▶ [Instructions for the task]
Reproduce the lines below word for word, but omit the pictures.

▶ [Given information]

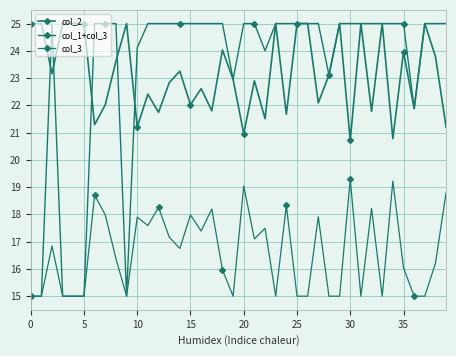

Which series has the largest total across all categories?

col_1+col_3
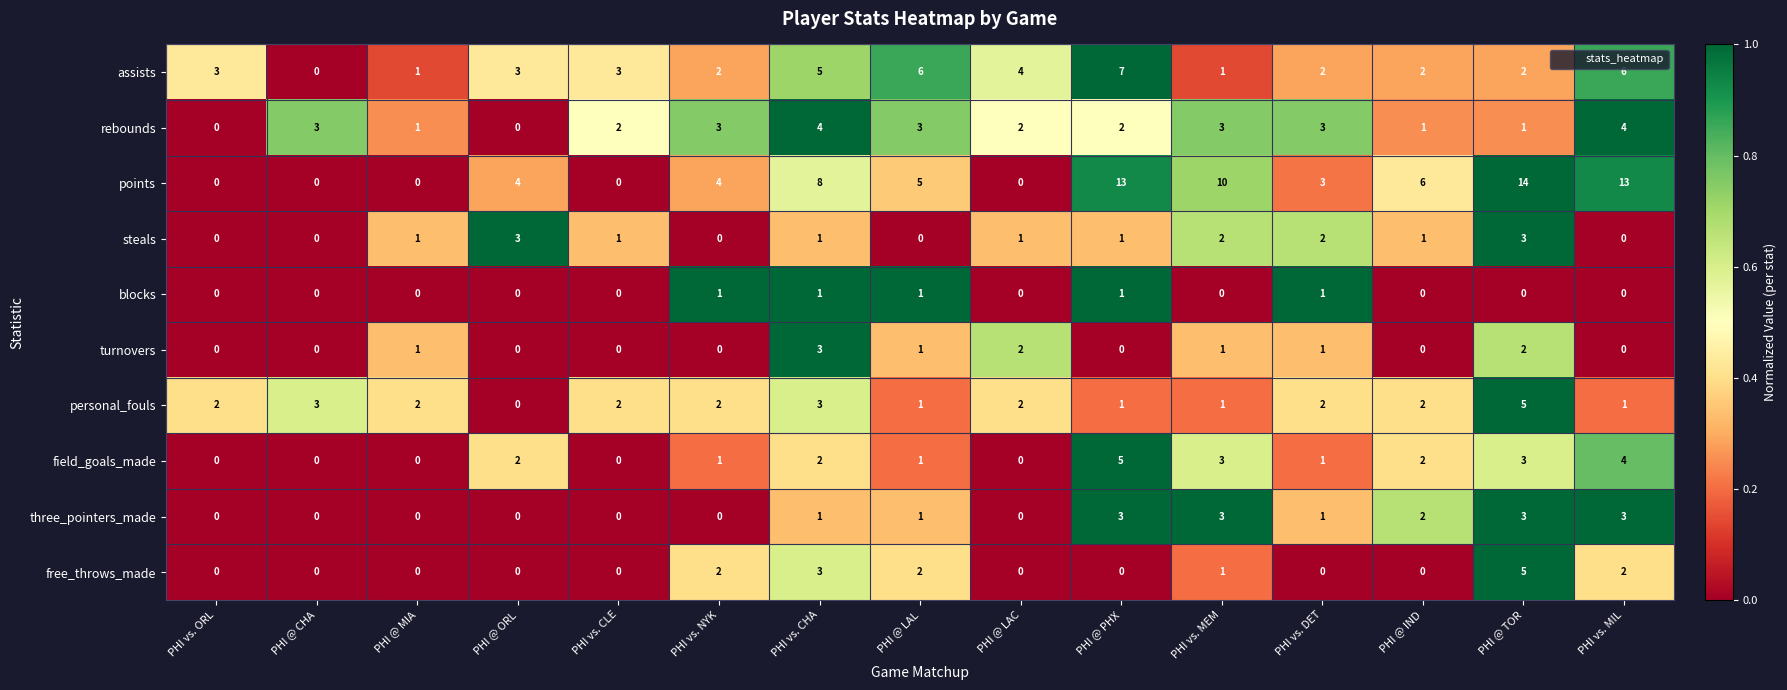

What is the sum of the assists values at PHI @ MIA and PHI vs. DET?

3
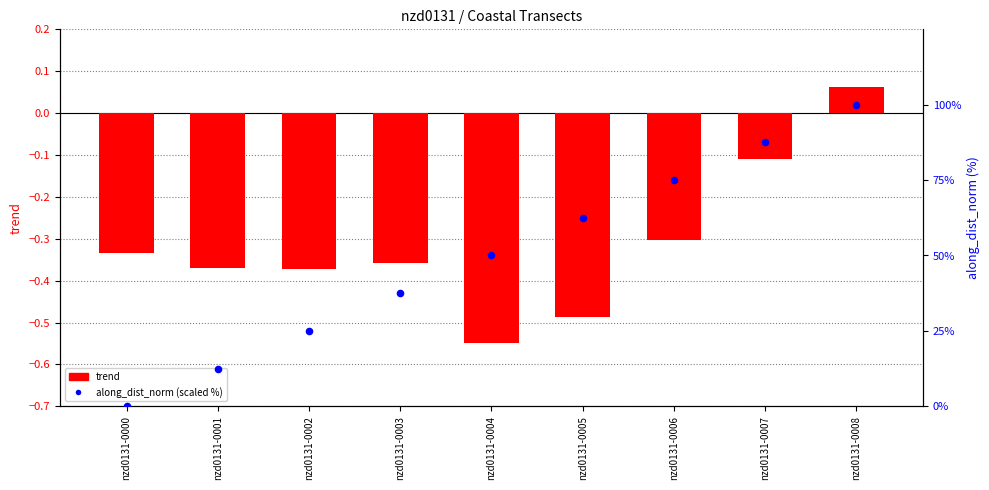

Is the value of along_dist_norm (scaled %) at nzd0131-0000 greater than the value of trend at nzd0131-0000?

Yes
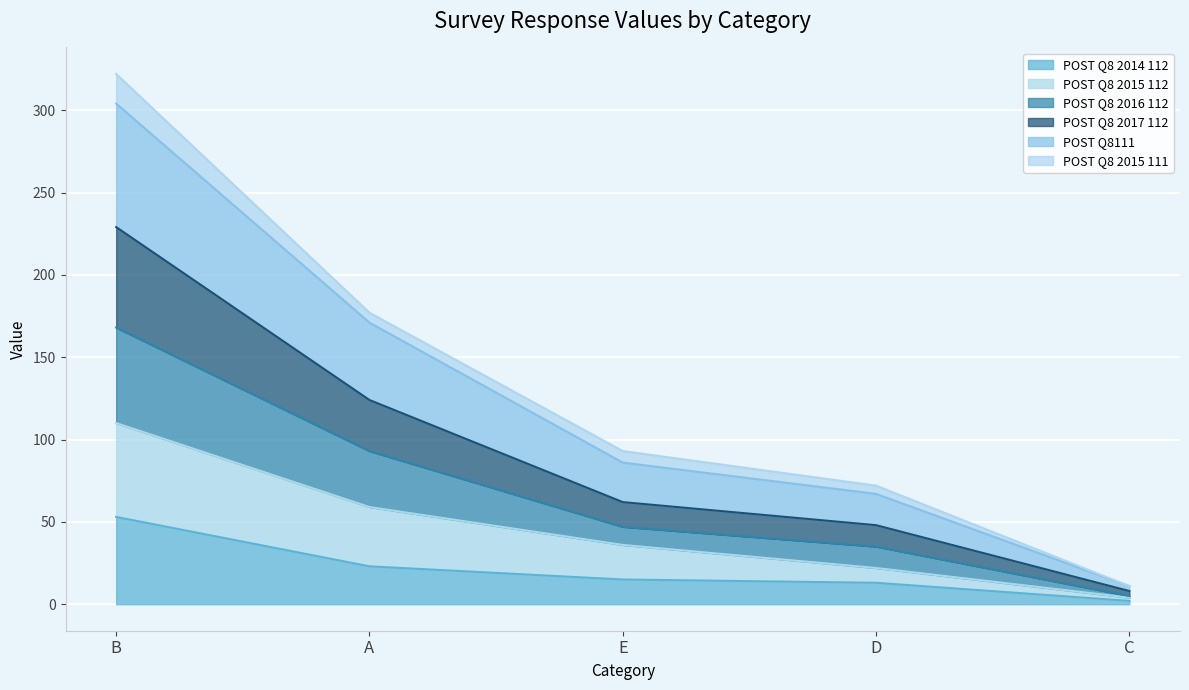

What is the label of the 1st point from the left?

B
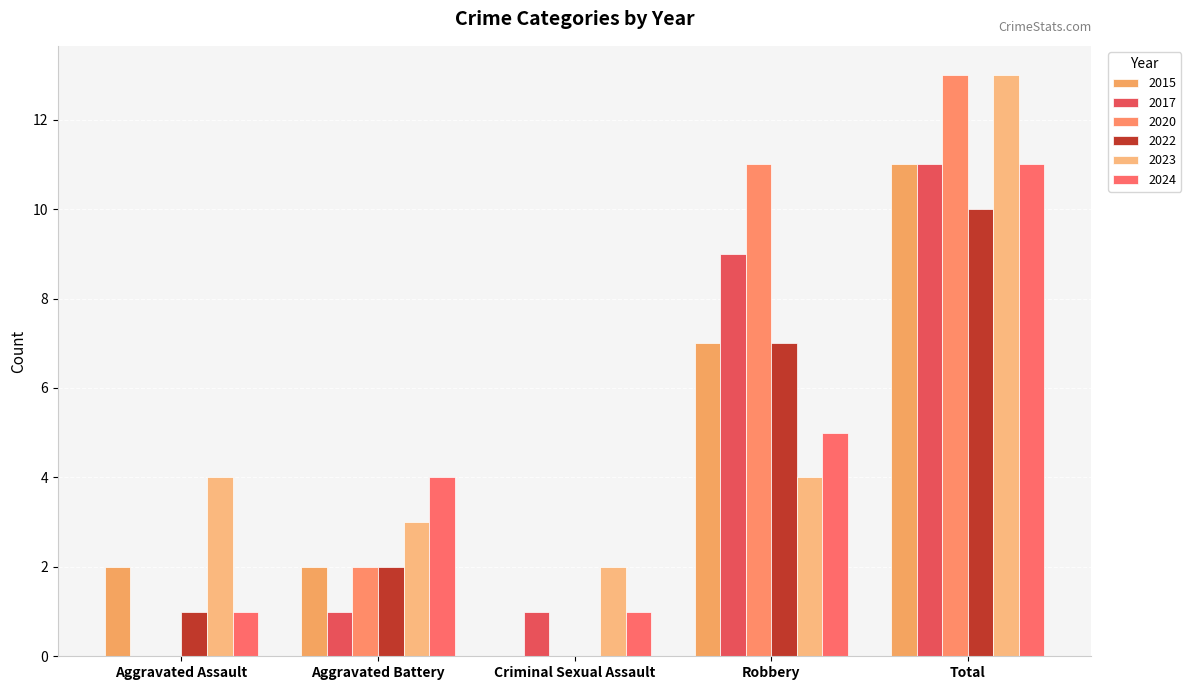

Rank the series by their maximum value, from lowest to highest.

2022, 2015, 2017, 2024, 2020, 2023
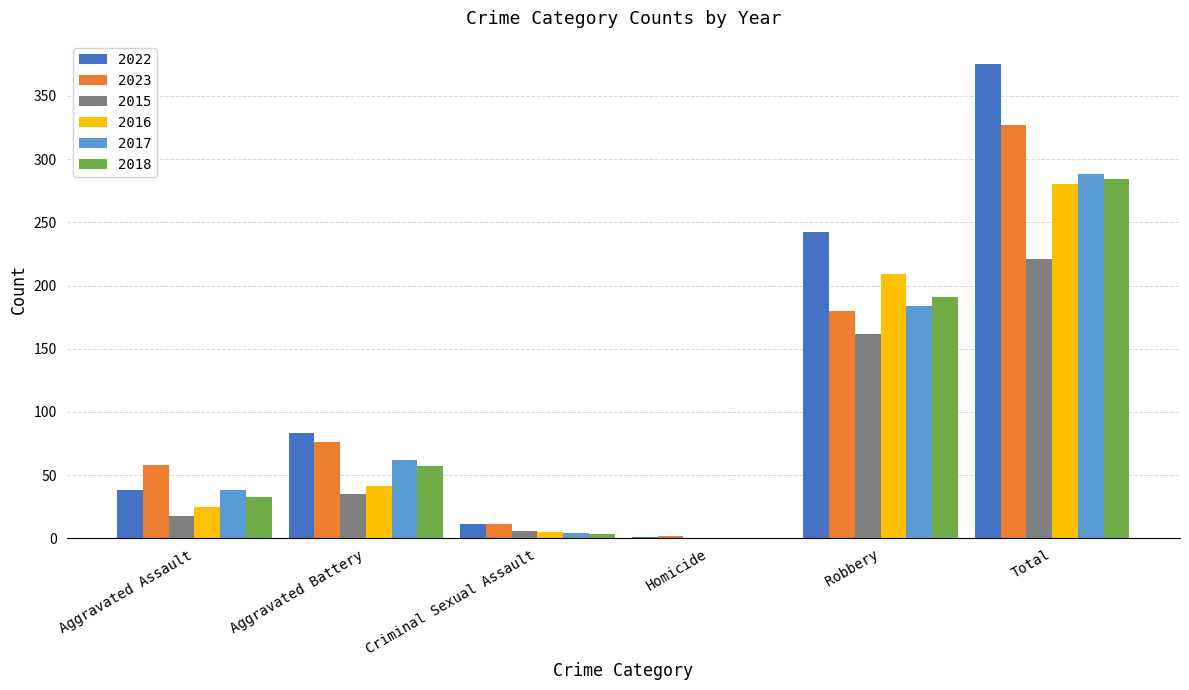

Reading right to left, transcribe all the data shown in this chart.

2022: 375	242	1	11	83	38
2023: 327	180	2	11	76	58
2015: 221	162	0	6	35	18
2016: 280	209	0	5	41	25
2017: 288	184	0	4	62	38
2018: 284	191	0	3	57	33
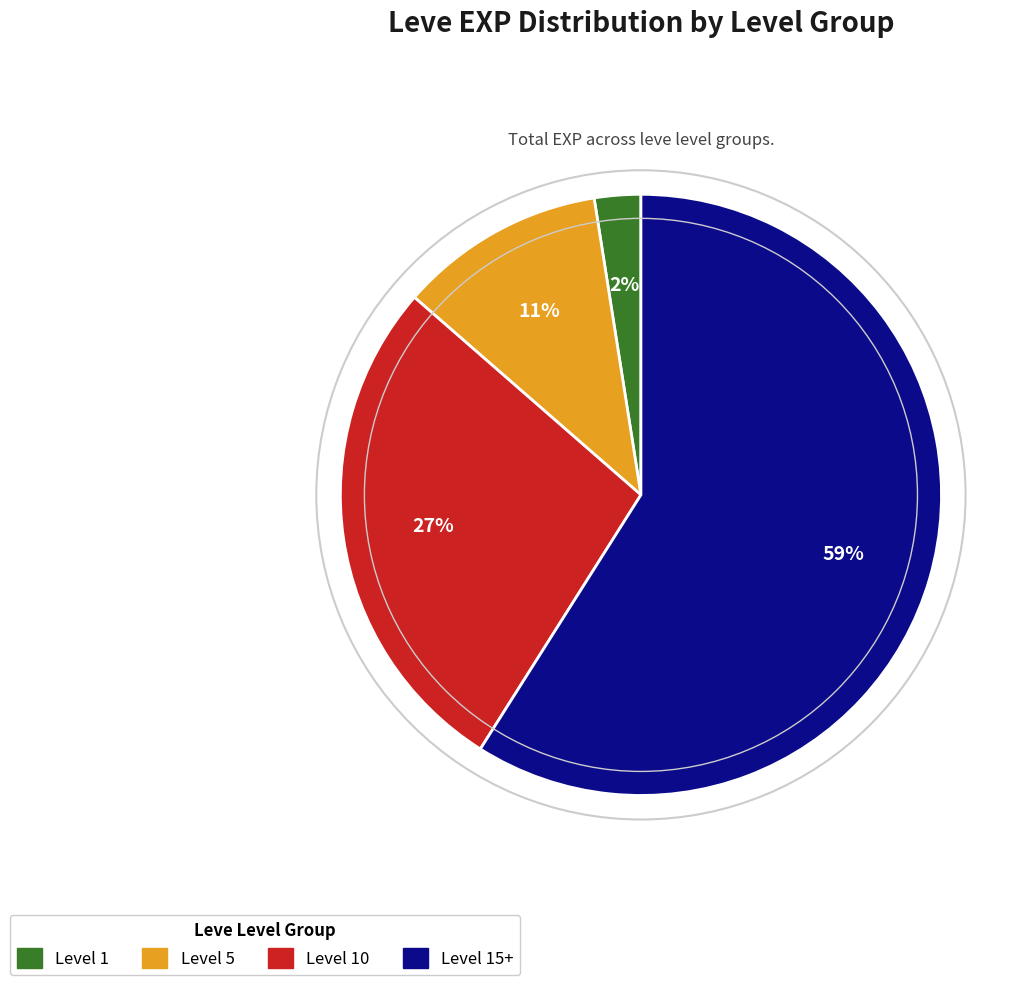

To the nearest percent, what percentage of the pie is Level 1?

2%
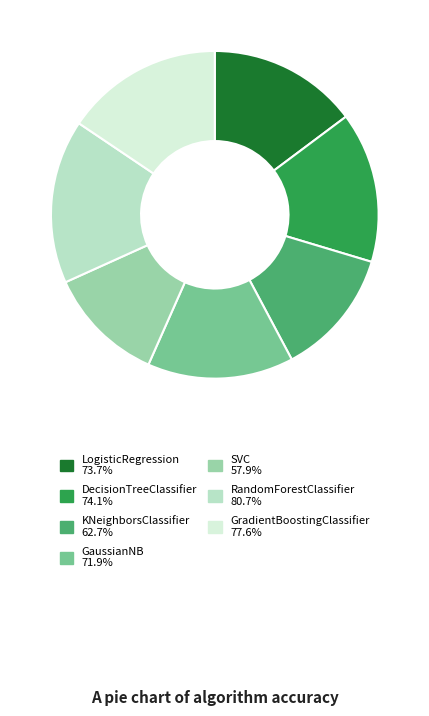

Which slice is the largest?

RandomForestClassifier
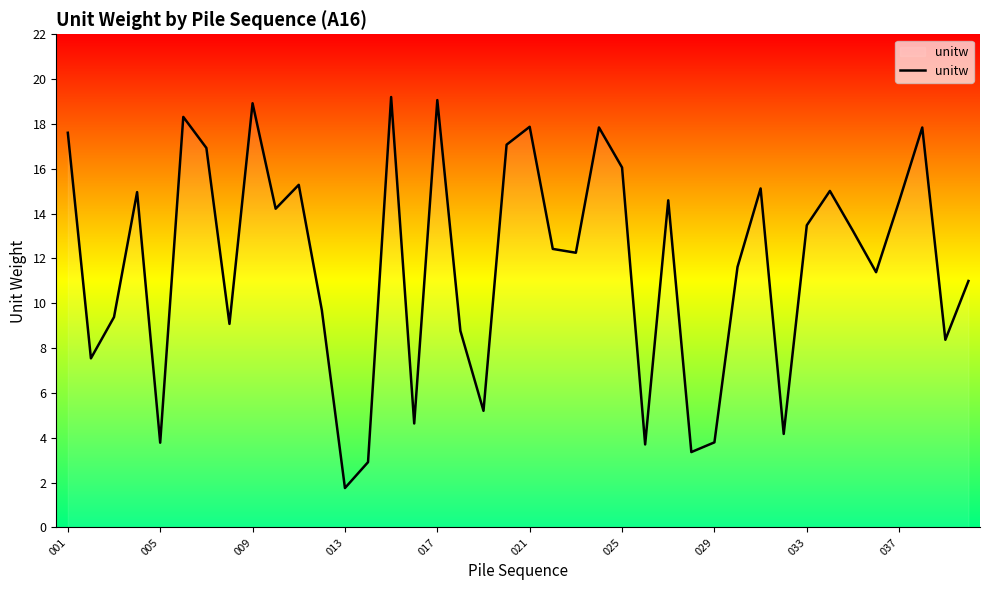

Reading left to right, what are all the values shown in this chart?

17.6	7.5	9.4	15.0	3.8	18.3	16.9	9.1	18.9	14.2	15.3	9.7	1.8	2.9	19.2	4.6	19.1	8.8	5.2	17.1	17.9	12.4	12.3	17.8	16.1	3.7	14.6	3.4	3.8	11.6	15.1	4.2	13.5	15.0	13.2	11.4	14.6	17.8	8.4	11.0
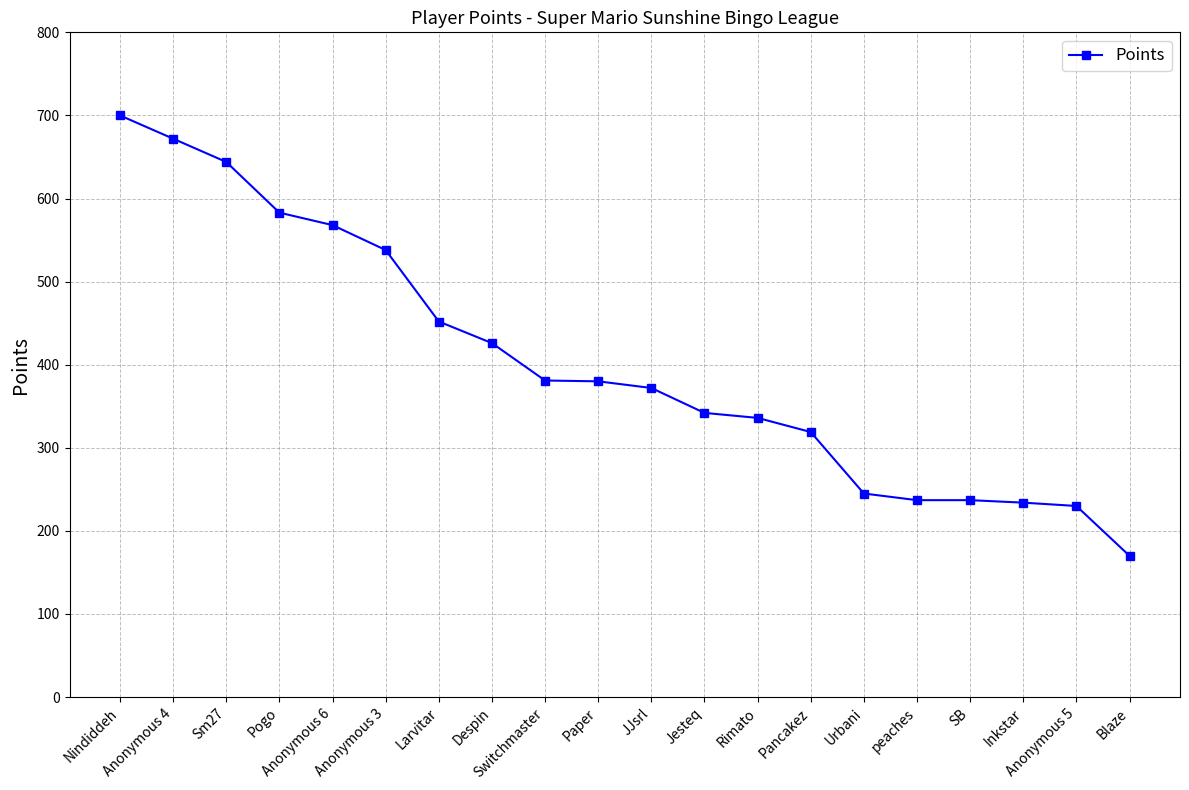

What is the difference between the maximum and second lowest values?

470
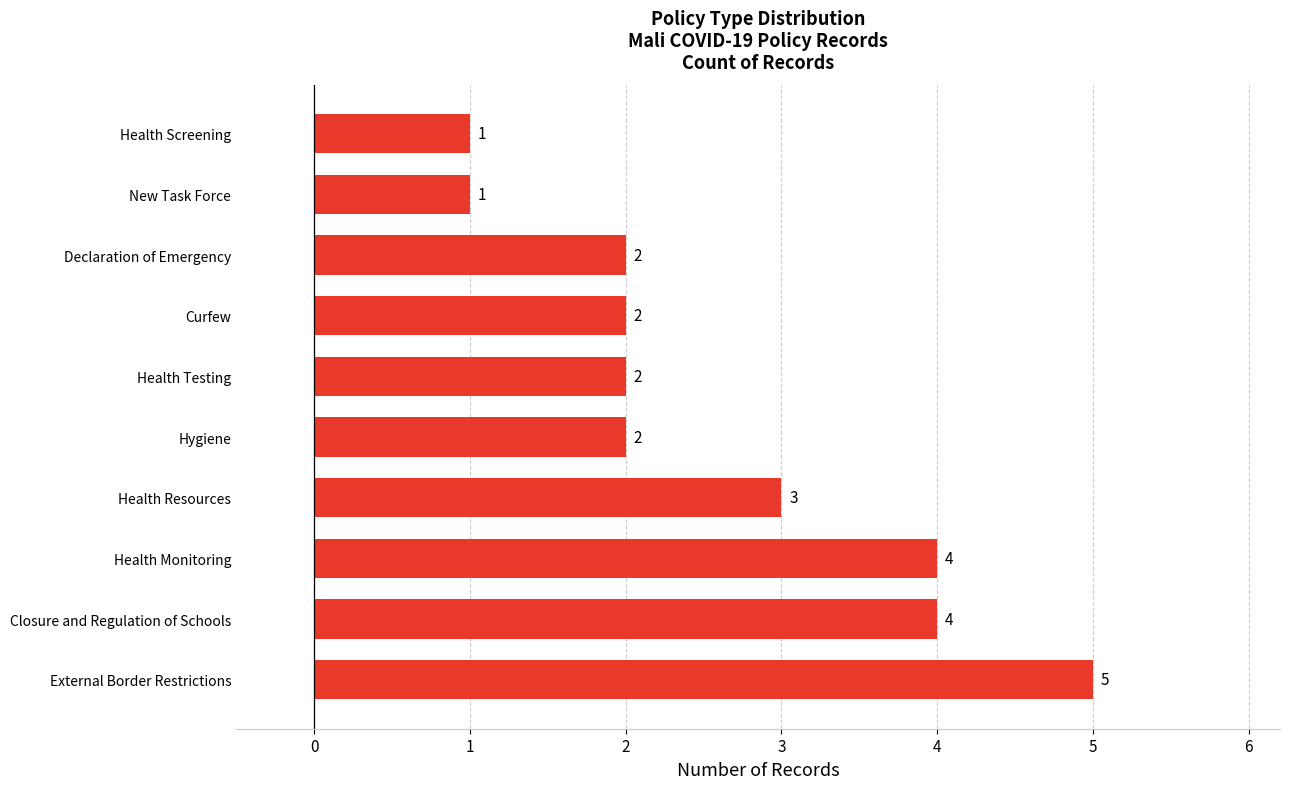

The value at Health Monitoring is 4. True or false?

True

▶ [Result of the exercise]
Which series has the largest total across all categories?

col_1+col_3

What is the sum of the assists values at PHI @ MIA and PHI vs. DET?

3

Is the value of along_dist_norm (scaled %) at nzd0131-0000 greater than the value of trend at nzd0131-0000?

Yes

What is the label of the 1st point from the left?

B

Rank the series by their maximum value, from lowest to highest.

2022, 2015, 2017, 2024, 2020, 2023

Reading right to left, transcribe all the data shown in this chart.

2022: 375	242	1	11	83	38
2023: 327	180	2	11	76	58
2015: 221	162	0	6	35	18
2016: 280	209	0	5	41	25
2017: 288	184	0	4	62	38
2018: 284	191	0	3	57	33

To the nearest percent, what percentage of the pie is Level 1?

2%

Which slice is the largest?

RandomForestClassifier

Reading left to right, what are all the values shown in this chart?

17.6	7.5	9.4	15.0	3.8	18.3	16.9	9.1	18.9	14.2	15.3	9.7	1.8	2.9	19.2	4.6	19.1	8.8	5.2	17.1	17.9	12.4	12.3	17.8	16.1	3.7	14.6	3.4	3.8	11.6	15.1	4.2	13.5	15.0	13.2	11.4	14.6	17.8	8.4	11.0

What is the difference between the maximum and second lowest values?

470

The value at Health Monitoring is 4. True or false?

True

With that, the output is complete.